Please dont vote (0)

Anonymous Coward | more than 2 years ago | (#40405909)

If the young cannot be bothered to vote unless it is online, then it's good that they are not voting. Expansion of the franchise may be a cause of our problems rather than its solution. We are supposed to be a republic not a democracy. A study of ancient athens will demonstrate some of the potential problems with democracy. People who do not have skin in the political process, ie: dont pay taxes, dont own property, dont serve in the armed forces should not vote. Certainly those who receive benefits from the treasury should not be permitted to vote on those benefits or perhaps even vote at all.

Re:Please dont vote (1)

canadiannomad (1745008) | more than 2 years ago | (#40405991)

If the old people can't be bothered to realize how broken the system is to begin with I wish they would not vote either.

democracy is lost to sustainability already (0)

Anonymous Coward | more than 2 years ago | (#40405933)

All this concern about democracy (when we don't even live in Democratic countries) is lost when you realize that the people who are pushing sustainability are also saying that the only way to make a sustainable world will be to set democracy (what little you think you have) aside. That means the sustainable world will be a one world government police state. This couldn't be worse if George Orwell wrote it.

Re:democracy is lost to sustainability already (0)

Johann Lau (1040920) | more than 2 years ago | (#40406193)

What the fuck are you even talking about?

If a bunch of people don't stop eating scorpions, you have to either let them die, or force them to not eat scorpions. That ain't tyranny, that's looking out for imbeciles.

Finding the smoking gun in a warzone (0)

Anonymous Coward | more than 2 years ago | (#40405945)

Fretting over particular technological problems(that really just suffers from political problems anyhow) is a bit silly. Democracy shows some pretty consistent problems everywhere in this world based on how mature such democratic governments are and how many resources they have enjoyed. A nascent democracy or one that has few productive people and wealth may not show these signs, but mature democratic governments or ones that have vast resources at its disposal relative to the society it controls all show a similar problem with financial stability. The nature of democracy is to bribe constituents with more money than they take. This requires either emphasis on a subset of society at the expense of the rest(which is certainly possible by means of public choice incentives but isn't terribly effective) or it requires getting resources external to the society. The later choice is more popular which is why most mature democracies are in such unsustainable troubles with debt. Older democracies have to continually rely upon more and more bribery to get votes of new constituents. It wouldn't be enough to have just stopped after promising free stuff to one group of voters once. It becomes institutional and expected, and to take it away would be worse than just not having bribed them, those dependents would turn on their previous providers. It is no surprise that the oldest democracies that originally were allowed to become extremely productive and wealthy before the state really expanded are now starting to unravel with debt. The US government size has increased roughly 8 fold since after WWII to 2008 and since then it has still been increasing superlinearly even with respect to population and our productivity and so on. It is no surprise that many other democracies are fairing similarly or worse. Given all the recent examples, it is not the exception but the rule.

For this reason, these stories remind me of people arranging deck chairs on the titanic after it crashed.

I'm old school (1)

CHIT2ME (2667601) | more than 2 years ago | (#40405959)

> [DATA SUPPLIED]
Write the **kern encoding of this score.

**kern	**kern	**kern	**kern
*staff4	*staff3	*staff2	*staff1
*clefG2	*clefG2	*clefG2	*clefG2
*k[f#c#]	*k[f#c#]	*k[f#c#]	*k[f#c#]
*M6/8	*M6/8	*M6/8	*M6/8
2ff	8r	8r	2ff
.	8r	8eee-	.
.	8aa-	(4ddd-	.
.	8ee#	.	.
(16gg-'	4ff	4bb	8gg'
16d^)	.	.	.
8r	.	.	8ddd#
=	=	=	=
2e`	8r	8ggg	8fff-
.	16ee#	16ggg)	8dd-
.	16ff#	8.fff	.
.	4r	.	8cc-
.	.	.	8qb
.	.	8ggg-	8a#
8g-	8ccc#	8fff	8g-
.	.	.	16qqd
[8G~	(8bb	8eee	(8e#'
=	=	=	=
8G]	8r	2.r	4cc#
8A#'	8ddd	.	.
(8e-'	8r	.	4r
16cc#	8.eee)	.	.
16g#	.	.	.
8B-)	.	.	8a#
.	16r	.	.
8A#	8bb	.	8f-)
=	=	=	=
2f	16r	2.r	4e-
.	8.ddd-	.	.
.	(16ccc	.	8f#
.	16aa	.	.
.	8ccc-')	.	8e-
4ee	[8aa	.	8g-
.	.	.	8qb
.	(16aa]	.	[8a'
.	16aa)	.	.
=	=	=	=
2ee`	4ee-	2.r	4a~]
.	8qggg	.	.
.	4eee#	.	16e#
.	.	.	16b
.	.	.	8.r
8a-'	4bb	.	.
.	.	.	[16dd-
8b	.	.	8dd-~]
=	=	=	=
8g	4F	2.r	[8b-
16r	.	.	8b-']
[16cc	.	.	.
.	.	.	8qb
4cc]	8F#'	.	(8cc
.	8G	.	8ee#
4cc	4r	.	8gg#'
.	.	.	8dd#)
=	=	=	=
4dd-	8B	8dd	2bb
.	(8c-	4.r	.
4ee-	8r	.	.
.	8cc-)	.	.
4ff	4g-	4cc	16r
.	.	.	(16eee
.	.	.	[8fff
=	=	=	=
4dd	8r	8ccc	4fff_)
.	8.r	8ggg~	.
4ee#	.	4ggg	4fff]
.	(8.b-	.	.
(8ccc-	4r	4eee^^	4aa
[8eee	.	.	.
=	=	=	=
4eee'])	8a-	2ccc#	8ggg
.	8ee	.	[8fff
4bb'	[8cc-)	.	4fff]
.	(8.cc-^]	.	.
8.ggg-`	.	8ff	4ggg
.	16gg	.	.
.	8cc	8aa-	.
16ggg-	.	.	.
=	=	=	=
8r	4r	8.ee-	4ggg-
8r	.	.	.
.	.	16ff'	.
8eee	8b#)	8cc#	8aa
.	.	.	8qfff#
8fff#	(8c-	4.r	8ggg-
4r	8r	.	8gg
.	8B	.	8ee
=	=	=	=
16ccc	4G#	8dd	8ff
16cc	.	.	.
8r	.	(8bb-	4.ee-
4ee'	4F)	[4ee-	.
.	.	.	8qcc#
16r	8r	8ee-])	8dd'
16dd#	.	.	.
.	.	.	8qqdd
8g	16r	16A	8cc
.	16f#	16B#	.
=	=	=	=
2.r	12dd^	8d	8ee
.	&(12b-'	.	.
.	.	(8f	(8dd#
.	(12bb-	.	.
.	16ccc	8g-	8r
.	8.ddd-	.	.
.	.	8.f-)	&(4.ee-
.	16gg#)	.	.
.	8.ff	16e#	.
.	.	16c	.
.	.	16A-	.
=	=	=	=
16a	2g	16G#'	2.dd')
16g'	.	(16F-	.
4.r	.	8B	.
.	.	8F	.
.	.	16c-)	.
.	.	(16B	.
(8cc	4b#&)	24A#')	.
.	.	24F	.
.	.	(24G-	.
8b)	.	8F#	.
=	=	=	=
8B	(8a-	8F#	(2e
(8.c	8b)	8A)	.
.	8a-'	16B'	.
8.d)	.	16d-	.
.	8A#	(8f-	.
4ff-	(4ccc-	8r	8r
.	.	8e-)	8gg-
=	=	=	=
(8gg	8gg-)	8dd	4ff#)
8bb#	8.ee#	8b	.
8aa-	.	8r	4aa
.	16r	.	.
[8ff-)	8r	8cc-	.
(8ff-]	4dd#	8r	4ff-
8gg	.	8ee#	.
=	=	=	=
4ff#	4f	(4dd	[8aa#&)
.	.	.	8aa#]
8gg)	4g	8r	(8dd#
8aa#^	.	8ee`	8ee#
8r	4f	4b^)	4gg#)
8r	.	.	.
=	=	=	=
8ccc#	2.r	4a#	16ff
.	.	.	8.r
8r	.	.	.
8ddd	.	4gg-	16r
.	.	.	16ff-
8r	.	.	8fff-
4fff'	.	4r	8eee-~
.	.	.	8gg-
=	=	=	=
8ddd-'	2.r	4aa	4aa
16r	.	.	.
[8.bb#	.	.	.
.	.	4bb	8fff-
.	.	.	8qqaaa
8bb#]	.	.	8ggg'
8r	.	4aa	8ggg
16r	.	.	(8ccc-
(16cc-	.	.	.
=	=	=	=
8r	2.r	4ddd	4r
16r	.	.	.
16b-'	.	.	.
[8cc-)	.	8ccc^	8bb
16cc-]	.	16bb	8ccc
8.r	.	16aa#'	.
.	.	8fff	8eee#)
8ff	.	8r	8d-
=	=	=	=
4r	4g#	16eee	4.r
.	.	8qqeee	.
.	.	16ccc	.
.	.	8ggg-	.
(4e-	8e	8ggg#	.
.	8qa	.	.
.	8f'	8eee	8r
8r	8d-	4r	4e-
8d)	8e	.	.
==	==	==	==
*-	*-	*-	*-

> [YOUR TASKS]
A. From the comment thread about voting and democracy, copy the passage that begins at the words "Anonymous Coward | more than 2 years ago | (#40405909)" and stops after "ago | (#40405991)".
B. Using the comment thread about voting and democracy, state whether each statement agrees with it. Answer yes or no, and quote the deciding words.
(i) The first anonymous commenter says the country is supposed to be a republic rather than a democracy.
(ii) The commenter canadiannomad wishes that young people would not vote.
(iii) The comment titled "Finding the smoking gun in a warzone" says US government size grew roughly 8 fold from after WWII to 2008.
C. Continue the comment thread about voting and democracy from the point where it stops.

> [RESULTS OF THE EXERCISE]
A.
Anonymous Coward | more than 2 years ago | (#40405909)

If the young cannot be bothered to vote unless it is online, then it's good that they are not voting. Expansion of the franchise may be a cause of our problems rather than its solution. We are supposed to be a republic not a democracy. A study of ancient athens will demonstrate some of the potential problems with democracy. People who do not have skin in the political process, ie: dont pay taxes, dont own property, dont serve in the armed forces should not vote. Certainly those who receive benefits from the treasury should not be permitted to vote on those benefits or perhaps even vote at all.

Re:Please dont vote (1)

canadiannomad (1745008) | more than 2 years ago | (#40405991)

B.
(i) Yes: "We are supposed to be a republic not a democracy."
(ii) No: "If the old people can't be bothered to realize how broken the system is to begin with I wish they would not vote either."
(iii) Yes: "The US government size has increased roughly 8 fold since after WWII to 2008"

C.
I've voted in every presidential, senatorial, and congressional election in the U.S. since 1975. It would be great to be able to vote online! Unfortunately, even the "eletronic voting machines" used in some precincts in the U.S. have been shown to be unreliable and "hackable". Until someone can show me that online voting is 1000 percent secure, I will urge anyone in the U.S. and around the world to get off your lazy butts and go vote! I can only hope your precinct, whatever, uses paper ballots and not insecure "electronic methods". Kapersky has the right idea, just, not the security required.

This is a troll attempt. (1)

Datamonstar (845886) | more than 2 years ago | (#40405997)

Disclaimer: I am biased and no longer trust Kaspersky.

They should know that computers are merely tools and that they are a tool that is poorly suited to free and democratic voting. This is a simple conclusion to come to, and something that I'd expect a well-bred security company to understand. You don't utilize a hammer to drill holes. I'm sure you could compromise in some situations, but it won't be a pleasant experience.

Seriously? (0)

Anonymous Coward | more than 2 years ago | (#40406013)

I trust computers so much, I sill use columnar pads and slide rules...

the whole premise is fucked (1)

Eponymous Hero (2090636) | more than 2 years ago | (#40406019)

unless young people can vote online they won't bother at all and the whole democratic system will collapse

first, the democratic system has already collapsed. that's the past. second, there are not enough informed voters to make a significant amount of votes matter. all people, let alone young people, let along young people in the US, need complete and accurate information, and to understand that information, to make an informed choice. the lack of informed choice among all peoples of earth, not just the US, is the greatest threat to democracy. giving uninformed voters more access and encouraging it is not a valid way to promote democracy. if they don't have informed choice it doesn't matter how many young people go out and vote their ignorance. democracy or not people get the government they deserve.

Electronic Verification (1)

Cinquain (185030) | more than 2 years ago | (#40406029)

This won't work because we would need to verify that people are eligible to vote, and this discriminates against a huge segment of our population!
(...or so the lawsuits here in Florida would seem to indicate.)
Can someone explain the difference?

democracy may already be dead (1)

ClassicASP (1791116) | more than 2 years ago | (#40406043)

Well, we're already using hard drives to store digital vote data instead of ballots. The drives go into a suitcase which is then carried off in a secured government vehicle as it is transported to another location where all digital votes are tallied up. There's no way of guaranteeing the whole operation isn't being run by biased & corrupt party members or bribed government workers, and we have no way of knowing the suitcases aren't switched for phonies with different votes while those vehicles are on their way to their destinations. Its a private ride and the windows are tinted.

And even if none of that happens, the voting software itself could already be buggy and casts votes for the wrong candidates. Maybe the tallying software doesn't even doesn't count accurately. Heck, most govt technology I've seen anywhere is usually cheap old buggy crap, so why should I expect the voting system to be any better?

So, for all we know, elections are already a big charade and democracy is already dead. Once something is dead, it cant get any more dead, so I guess I can''t see how taking it online could make things any worse. Might as well go on and do it and save everyone gas money. We could all sure use it I'm sure.

most of the people here can make a computer lie (1)

DynamoJoe (879038) | more than 2 years ago | (#40406115)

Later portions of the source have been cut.